Getting Fit?

It only takes a minute...

There was an odd thing happening in the Equinox Gym, the newly opened temple of fitness that occupies part of what was once the Biba building on Kensington High Street.

Alongside the honed and toned hard bodies pounding the exercise machines, in among the glistening biceps lifting weights only marginally less substantial than a new Routemaster bus, a sudden reversal of evolution appeared to be taking place. The several million years it took for man to walk on two feet had, in less than an hour, been wiped out. After no more than 45 minutes in the place, I was no longer capable of standing upright and was reduced to crawling about on my hands and knees.

That is what happens when you engage with the latest fitness craze to arrive here from the United States: you feel it to the point where you end up barely able to stand. But the temporary return to primitive perambulation is worth it, or so its advocates insist. The rewards are substantial.

I had arrived for my appointment in the gym after a moment of confusion. The Telegraph’s commissioning editor had rung me to say she was looking for a reporter of a certain age to try out HIIT. I knew I was getting on a bit, but I had no idea I was quite so obviously showing the need for a course of oestrogen injections.

“No, not HRT,” she said. “HIIT: High Intensity Interval Training. It’s the latest thing from America.”

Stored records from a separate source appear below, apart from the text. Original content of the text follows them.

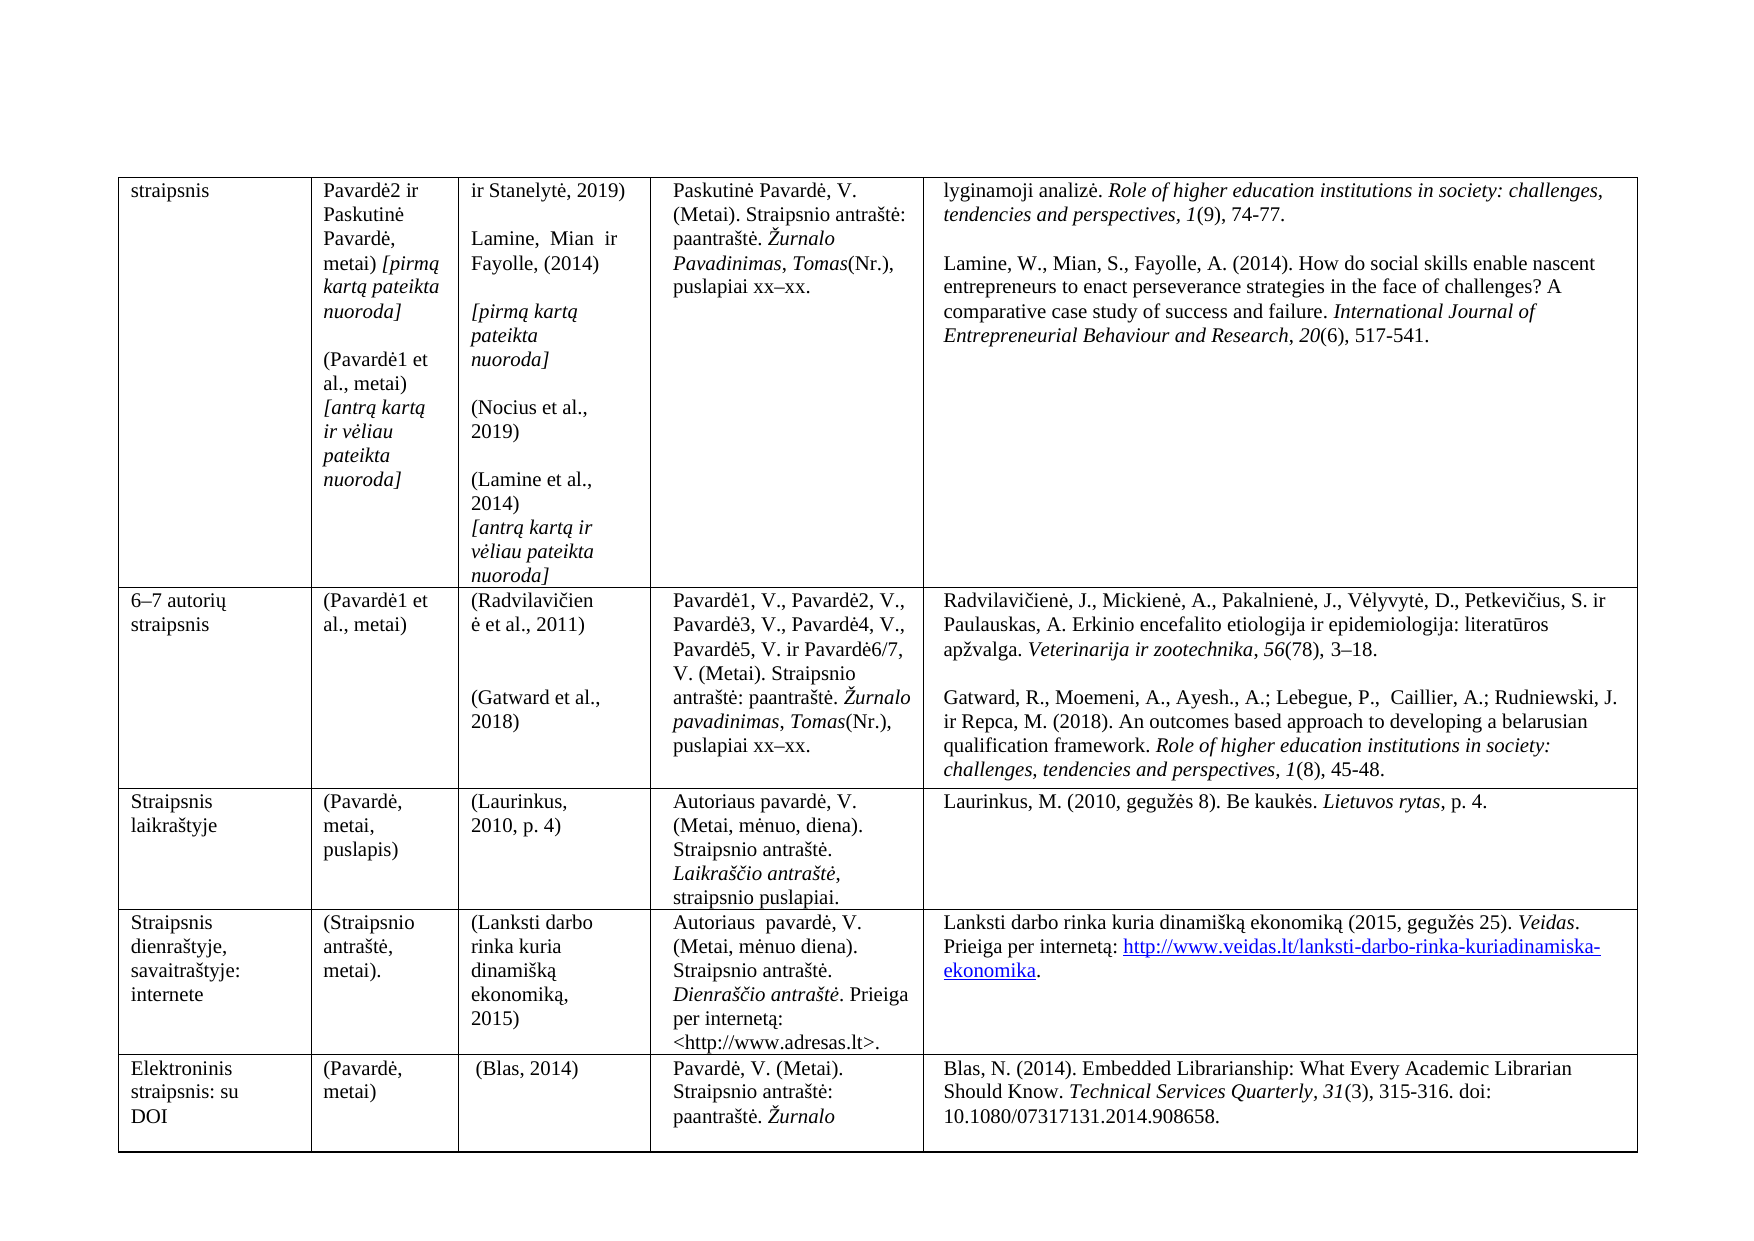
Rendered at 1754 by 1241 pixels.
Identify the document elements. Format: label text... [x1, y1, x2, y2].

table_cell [312, 178, 458, 587]
table_cell Straipsnis dienraštyje, savaitraštyje: internete [119, 910, 311, 1054]
table_cell Straipsnis laikraštyje [119, 789, 311, 909]
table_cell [651, 1055, 923, 1151]
table_cell (Pavardė, metai, puslapis) [312, 789, 458, 909]
table_cell Pavardė1, V., Pavardė2, V., Pavardė3, V., Pavardė4, V., Pavardė5, V. ir Pavardė6/7, V. (Metai). Straipsnio antraštė: paantraštė. Žurnalo pavadinimas, Tomas(Nr.), puslapiai xx–xx. [651, 588, 923, 788]
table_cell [459, 178, 650, 587]
table_cell 6–7 autorių straipsnis [119, 588, 311, 788]
table_cell (Pavardė, metai) [312, 1055, 458, 1151]
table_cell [119, 1055, 311, 1151]
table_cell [119, 178, 311, 587]
table_cell Lanksti darbo rinka kuria dinamišką ekonomiką (2015, gegužės 25). Veidas. Prieiga per internetą: http://www.veidas.lt/lanksti-darbo-rinka-kuriadinamiska-ekonomika. [924, 910, 1637, 1054]
table_cell (Blas, 2014) [459, 1055, 650, 1151]
table_cell Autoriaus pavardė, V. (Metai, mėnuo, diena). Straipsnio antraštė. Laikraščio antraštė, straipsnio puslapiai. [651, 789, 923, 909]
table_cell (Lanksti darbo rinka kuria dinamišką ekonomiką, 2015) [459, 910, 650, 1054]
table_cell (Radvilavičienė et al., 2011) (Gatward et al., 2018) [459, 588, 650, 788]
table_cell (Laurinkus, 2010, p. 4) [459, 789, 650, 909]
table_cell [924, 178, 1637, 587]
table_cell (Straipsnio antraštė, metai). [312, 910, 458, 1054]
table_cell Radvilavičienė, J., Mickienė, A., Pakalnienė, J., Vėlyvytė, D., Petkevičius, S. ir Paulauskas, A. Erkinio encefalito etiologija ir epidemiologija: literatūros apžvalga. Veterinarija ir zootechnika, 56(78), 3–18. Gatward, R., Moemeni, A., Ayesh., A.; Lebegue, P., Caillier, A.; Rudniewski, J. ir Repca, M. (2018). An outcomes based approach to developing a belarusian qualification framework. Role of higher education institutions in society: challenges, tendencies and perspectives, 1(8), 45-48. [924, 588, 1637, 788]
table_cell (Pavardė1 et al., metai) [312, 588, 458, 788]
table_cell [651, 178, 923, 587]
table_cell Autoriaus pavardė, V. (Metai, mėnuo diena). Straipsnio antraštė. Dienraščio antraštė. Prieiga per internetą: <http://www.adresas.lt>. [651, 910, 923, 1054]
table_cell Laurinkus, M. (2010, gegužės 8). Be kaukės. Lietuvos rytas, p. 4. [924, 789, 1637, 909]
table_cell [924, 1055, 1637, 1151]
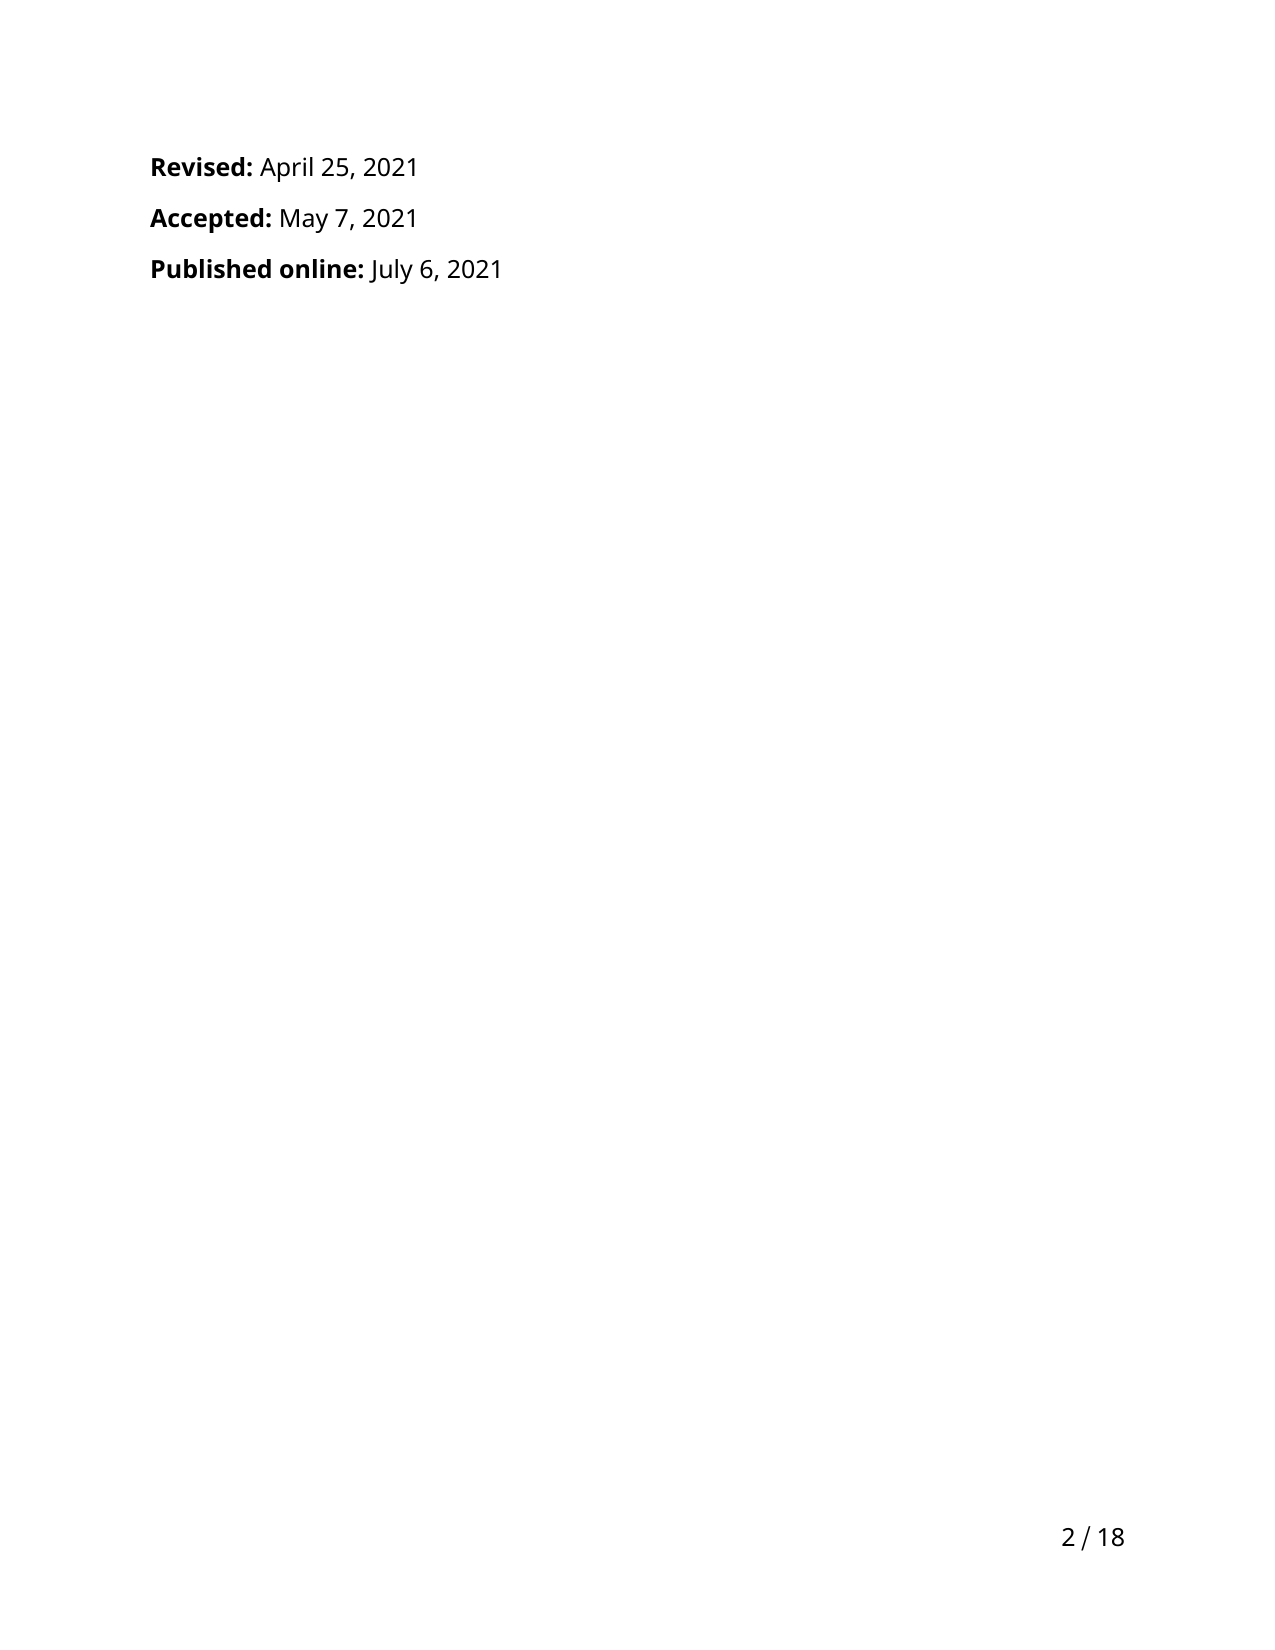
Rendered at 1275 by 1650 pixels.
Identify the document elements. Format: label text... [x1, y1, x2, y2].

text Revised: April 25, 2021 [150, 150, 1125, 184]
text Published online: July 6, 2021 [150, 252, 1125, 286]
text Accepted: May 7, 2021 [150, 201, 1125, 235]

In New York, they have gone mad for it, she told me. In gyms across the city, thousands are weekly engaging with the system, swearing by its benefits. It is predicted it will be the big thing in Britain this New Year, forming the basis of many a January keep-fit campaign.

You can understand why HIIT would so appeal to the New Yorker. It promises not only results but speed of delivery. The system’s advocates insist that it enables you to get fit and shed the pounds in less time than conventional fitness regimes. What would take hours on complex machines and in clanking weight rooms can be achieved in minutes. For the time-poor city dweller, this is manna from the fitness gods.

And the science is conclusive: if you want to lose weight or get in shape quickly, this is the most effective way to do it. A study by the University of Western Ontario found that if you spend half an hour walking, you will burn off 100 calories, 85 of which will come from your fat stores. Go for a jog and in the same time you will burn off 200 calories, 100 coming from fat deposits. Use that same half-hour doing HIIT, however, and more than 500 calories will be burned off, 150 of which will be from fat.

That is only part of the story, however. The study also found that, because of the substantial increase in resting metabolic rate caused by an HIIT session, the body can continue to consume fat for up to 24 hours after you have stopped. It is called excess post-exercise oxygen consumption. In other words, because HIIT kickstarts the body’s innate repair system, you slim down even as you recover. The thing works even when you aren’t. Now that is a proposition.

The BBC presenter Michael Mosley demonstrated the effectiveness of high intensity work-outs on a Horizon programme in 2012. Under the instruction of Jamie Timmons of Loughborough University’s sports science department, he was put on an exercise bike and made to pedal at his fastest possible rate for just a minute at a time. A total of as little as three minutes intensive training a week had a surprisingly beneficial effect on Mosley, as much on his wellbeing as his weight.

But while it might not take long, nobody should be under any illusion that HIIT is an easy short cut. It may be over in less time than I was held at a red signal at Edgware Road underground station en route to the gym, but, boy, do you work for it.